▶ **EXTRAIT DU DOCUMENT**
□ □ □ □ □ □ □
Il y a 33 ans ....

Le besoin de changement



Par ANDRÉ LAURENS

Au soir de l'élection de François Mitterrand, porté au pouvoir sur la promesse de ses 110 propositions, André Laurens analyse les attentes du pays après le règne ininterrompu de la droite depuis 1958.

 

Les Français ont élu leur nouveau président de la République sans le savoir et sans le dire. Ils ne l'ont pas su faute de connaître les sondages sur leurs intentions de vote, qui, dans la semaine précédant le second tour de scrutin et alors que la publication en était interdite, annonçaient inéluctablement la victoire de M. Mitterrand. Ils n'ont pas exprimé, sinon au dernier moment, dans les urnes, la formidablce envie de changement qui les tenaillait.

Cette longue campagne qui a précédé l'élection, ils l'avaient suivie avec attention, mais sans passion. Sans élan, en tout cas, par comparaison à la vague qui avait porté M. Giscard d'Estaing en 1974 et à la mobilisation comparable de l'union de la gauche derrière M. Mitterrand. Pourtant, malgré la lassitude à l'égard de la politique qu'avaient provoquée les rivalités et les dissensions internes de la majorité et de l'opposition de gauche, depuis trois ans, malgré un discours officiel anesthésiant et efficacement relayé, quelque chose était en train de bouger dans le tréfonds national.

Quelque chose qui venait de loin : ce besoin de changement était déjà évident il y a sept ans.

M. Giscard d'Estaing avait su le capter en rassurant. La gauche unie, qui l'incarnait plus nettement, n'avait pas suffisamment rassuré. Mais l'impulsion était donnée. Ce goût du changement, contre lequel le président sortant mettait les Français en garde en 1981, c'est lui qui l'avait encouragé en 1974 et qui, ensuite, ne l'avait pas satisfait. Les électeurs déçus ont cherché ailleurs, auprès des socialistes, qui se sont bien trouvés d'être, malgré eux, séparés des communistes.

La gauche récolte, sept ans plus tard, ce qu'elle croyait avoir semé en pure perte et ce à propos de quoi elle se disputait. La force d'inertie de l'électorat a joué en faveur d'une dynamique unitaire que l'on pensait révolue.

Le plus étonnant est que ce mouvement souterrain ait eu un caractère si volontariste. Sinon comment expliquer que son explosion au grand jour ait provoqué de telles manifestations de joie ? Nos correspondants nous signalent que dans plusieurs villes, et pas seulement à Paris place de la Bastille, la fête a été spontanée.

Tout le monde ne pouvait pas chanter " On a gagné ", mais ceux qui le faisaient y mettaient d'autant plus d'enthousiasme que cela ne leur était pas arrivé depuis longtemps. Souvenons-nous : à la précédente échéance électorale, en 1978, M. Rocard constatait amèrement que la gauche venait de manquer son huitième rendez-vous avec l'histoire depuis le début de la Ve République. Le même, dimanche soir, débordait de joie devant une victoire qui n'était pas la sienne mais bien, comme il le soulignait, celle de M. François Mitterrand. D'autres vont gouverner le pays : cette seule certitude suffisait à libérer les pulsions ludiques du mois de mai en toute légalité républicaine...
□ □ □ □ □ □ □
▶ **JEU DE DONNÉES**
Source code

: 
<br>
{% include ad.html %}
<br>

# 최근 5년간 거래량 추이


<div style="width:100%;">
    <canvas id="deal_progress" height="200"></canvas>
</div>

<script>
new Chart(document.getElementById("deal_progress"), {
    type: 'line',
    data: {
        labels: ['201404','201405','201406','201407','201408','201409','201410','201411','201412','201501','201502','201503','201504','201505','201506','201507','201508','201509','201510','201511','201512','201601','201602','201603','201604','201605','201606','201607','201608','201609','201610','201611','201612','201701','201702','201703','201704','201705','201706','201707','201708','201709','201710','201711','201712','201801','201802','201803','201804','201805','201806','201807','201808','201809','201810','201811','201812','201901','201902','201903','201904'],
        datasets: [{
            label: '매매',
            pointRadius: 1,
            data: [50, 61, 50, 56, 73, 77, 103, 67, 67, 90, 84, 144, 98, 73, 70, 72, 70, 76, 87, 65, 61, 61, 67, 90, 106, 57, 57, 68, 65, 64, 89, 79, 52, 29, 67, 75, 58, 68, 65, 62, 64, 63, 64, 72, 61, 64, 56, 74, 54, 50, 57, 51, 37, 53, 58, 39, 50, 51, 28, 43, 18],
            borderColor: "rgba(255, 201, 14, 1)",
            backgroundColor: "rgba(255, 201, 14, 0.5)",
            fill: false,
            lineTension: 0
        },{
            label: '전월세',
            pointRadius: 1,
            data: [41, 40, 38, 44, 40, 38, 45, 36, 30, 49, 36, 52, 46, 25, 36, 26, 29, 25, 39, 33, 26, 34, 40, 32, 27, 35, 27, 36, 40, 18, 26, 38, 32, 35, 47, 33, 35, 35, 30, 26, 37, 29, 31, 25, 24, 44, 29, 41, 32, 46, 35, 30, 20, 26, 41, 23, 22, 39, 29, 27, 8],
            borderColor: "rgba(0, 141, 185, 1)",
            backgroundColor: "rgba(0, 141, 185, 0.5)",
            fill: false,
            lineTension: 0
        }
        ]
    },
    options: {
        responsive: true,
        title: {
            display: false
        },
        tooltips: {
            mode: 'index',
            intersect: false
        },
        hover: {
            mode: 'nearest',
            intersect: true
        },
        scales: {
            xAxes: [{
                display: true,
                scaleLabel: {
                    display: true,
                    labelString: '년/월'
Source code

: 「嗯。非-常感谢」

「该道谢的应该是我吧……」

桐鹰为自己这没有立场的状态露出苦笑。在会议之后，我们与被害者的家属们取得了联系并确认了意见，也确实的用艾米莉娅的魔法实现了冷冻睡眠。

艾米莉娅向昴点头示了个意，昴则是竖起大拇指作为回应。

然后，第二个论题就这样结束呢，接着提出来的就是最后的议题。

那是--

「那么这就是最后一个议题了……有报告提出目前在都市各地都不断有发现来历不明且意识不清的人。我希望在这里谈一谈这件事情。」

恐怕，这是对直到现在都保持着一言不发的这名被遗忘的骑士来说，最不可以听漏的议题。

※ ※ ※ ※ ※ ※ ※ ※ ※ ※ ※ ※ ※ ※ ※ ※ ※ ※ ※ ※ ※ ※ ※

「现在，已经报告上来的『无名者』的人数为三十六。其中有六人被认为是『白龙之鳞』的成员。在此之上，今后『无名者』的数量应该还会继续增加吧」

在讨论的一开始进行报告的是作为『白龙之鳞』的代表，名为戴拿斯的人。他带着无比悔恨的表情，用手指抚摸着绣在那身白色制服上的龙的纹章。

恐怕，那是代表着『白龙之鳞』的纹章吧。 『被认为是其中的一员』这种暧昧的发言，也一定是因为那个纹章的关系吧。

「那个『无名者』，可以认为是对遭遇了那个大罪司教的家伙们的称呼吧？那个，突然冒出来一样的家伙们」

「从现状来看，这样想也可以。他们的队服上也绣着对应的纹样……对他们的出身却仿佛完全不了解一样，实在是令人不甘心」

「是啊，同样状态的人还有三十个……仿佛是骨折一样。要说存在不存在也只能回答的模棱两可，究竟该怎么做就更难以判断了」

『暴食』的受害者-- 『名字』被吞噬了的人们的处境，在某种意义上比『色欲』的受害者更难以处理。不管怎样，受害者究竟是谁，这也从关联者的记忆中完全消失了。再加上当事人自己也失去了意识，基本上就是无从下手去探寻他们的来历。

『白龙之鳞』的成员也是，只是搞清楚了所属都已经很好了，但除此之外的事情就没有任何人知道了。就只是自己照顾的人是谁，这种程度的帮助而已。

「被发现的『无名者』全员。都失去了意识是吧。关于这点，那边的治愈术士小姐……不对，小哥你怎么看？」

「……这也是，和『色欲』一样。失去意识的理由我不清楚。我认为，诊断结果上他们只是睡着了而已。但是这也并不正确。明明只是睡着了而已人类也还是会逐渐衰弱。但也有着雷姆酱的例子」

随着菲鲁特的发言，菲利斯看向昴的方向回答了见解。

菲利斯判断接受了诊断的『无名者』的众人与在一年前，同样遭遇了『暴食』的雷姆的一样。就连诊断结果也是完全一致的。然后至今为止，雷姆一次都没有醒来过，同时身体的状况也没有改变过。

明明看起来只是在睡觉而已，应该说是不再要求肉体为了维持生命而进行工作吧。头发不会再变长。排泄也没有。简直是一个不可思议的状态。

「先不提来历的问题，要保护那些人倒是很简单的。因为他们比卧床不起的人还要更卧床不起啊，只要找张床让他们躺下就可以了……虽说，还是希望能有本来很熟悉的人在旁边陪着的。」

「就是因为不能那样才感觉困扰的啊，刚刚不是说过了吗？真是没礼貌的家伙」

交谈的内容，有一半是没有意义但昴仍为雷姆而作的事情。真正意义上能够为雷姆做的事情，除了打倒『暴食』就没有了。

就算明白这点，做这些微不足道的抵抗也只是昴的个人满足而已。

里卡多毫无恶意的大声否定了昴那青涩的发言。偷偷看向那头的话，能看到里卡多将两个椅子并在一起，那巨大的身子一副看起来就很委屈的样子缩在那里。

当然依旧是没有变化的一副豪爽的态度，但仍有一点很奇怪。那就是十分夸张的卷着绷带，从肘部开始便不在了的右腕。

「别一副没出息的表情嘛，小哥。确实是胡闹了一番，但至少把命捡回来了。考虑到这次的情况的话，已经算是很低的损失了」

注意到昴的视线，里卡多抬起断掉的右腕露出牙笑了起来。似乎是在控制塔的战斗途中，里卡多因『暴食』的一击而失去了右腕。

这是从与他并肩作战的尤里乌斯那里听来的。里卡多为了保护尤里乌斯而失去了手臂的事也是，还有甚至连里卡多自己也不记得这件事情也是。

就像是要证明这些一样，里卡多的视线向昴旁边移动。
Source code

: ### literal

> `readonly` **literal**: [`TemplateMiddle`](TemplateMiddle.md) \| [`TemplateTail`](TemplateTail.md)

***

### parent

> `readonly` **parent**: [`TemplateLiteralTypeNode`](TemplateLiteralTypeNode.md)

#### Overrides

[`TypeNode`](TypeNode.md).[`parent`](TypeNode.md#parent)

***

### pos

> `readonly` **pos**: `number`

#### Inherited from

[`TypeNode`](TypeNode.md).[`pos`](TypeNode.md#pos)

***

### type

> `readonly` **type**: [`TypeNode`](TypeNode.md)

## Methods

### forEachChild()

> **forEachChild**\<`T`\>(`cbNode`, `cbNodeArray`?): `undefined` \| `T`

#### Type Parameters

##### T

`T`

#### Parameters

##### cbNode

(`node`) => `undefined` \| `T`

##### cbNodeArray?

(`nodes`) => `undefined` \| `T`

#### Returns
□ □ □ □ □ □ □
▶ **QUESTIONS SUR L'EXTRAIT**
[a] Indiquez si chacune des affirmations suivantes concorde avec l'extrait, et justifiez par une citation exacte : (i) les sondages annonçant la victoire de M. Mitterrand ont été publiés dans la semaine précédant le second tour ; (ii) en 1978, M. Rocard constatait que la gauche venait de manquer son huitième rendez-vous avec l'histoire ; (iii) le besoin de changement était déjà évident sept ans plus tôt.
[b] D'après l'extrait, sur combien de propositions reposait la promesse qui a porté François Mitterrand au pouvoir ?
[c] Recopiez le passage de l'extrait qui va de « Quelque chose qui » jusqu'à « l'on pensait révolue. ».

▶ **RÉPONSES AUX EXERCICES**
[a]
(i) Non : « alors que la publication en était interdite ».
(ii) Oui : « M. Rocard constatait amèrement que la gauche venait de manquer son huitième rendez-vous avec l'histoire depuis le début de la Ve République ».
(iii) Oui : « ce besoin de changement était déjà évident il y a sept ans ».

[b] Sur 110 propositions.

[c]
Quelque chose qui venait de loin : ce besoin de changement était déjà évident il y a sept ans.

M. Giscard d'Estaing avait su le capter en rassurant. La gauche unie, qui l'incarnait plus nettement, n'avait pas suffisamment rassuré. Mais l'impulsion était donnée. Ce goût du changement, contre lequel le président sortant mettait les Français en garde en 1981, c'est lui qui l'avait encouragé en 1974 et qui, ensuite, ne l'avait pas satisfait. Les électeurs déçus ont cherché ailleurs, auprès des socialistes, qui se sont bien trouvés d'être, malgré eux, séparés des communistes.

La gauche récolte, sept ans plus tard, ce qu'elle croyait avoir semé en pure perte et ce à propos de quoi elle se disputait. La force d'inertie de l'électorat a joué en faveur d'une dynamique unitaire que l'on pensait révolue.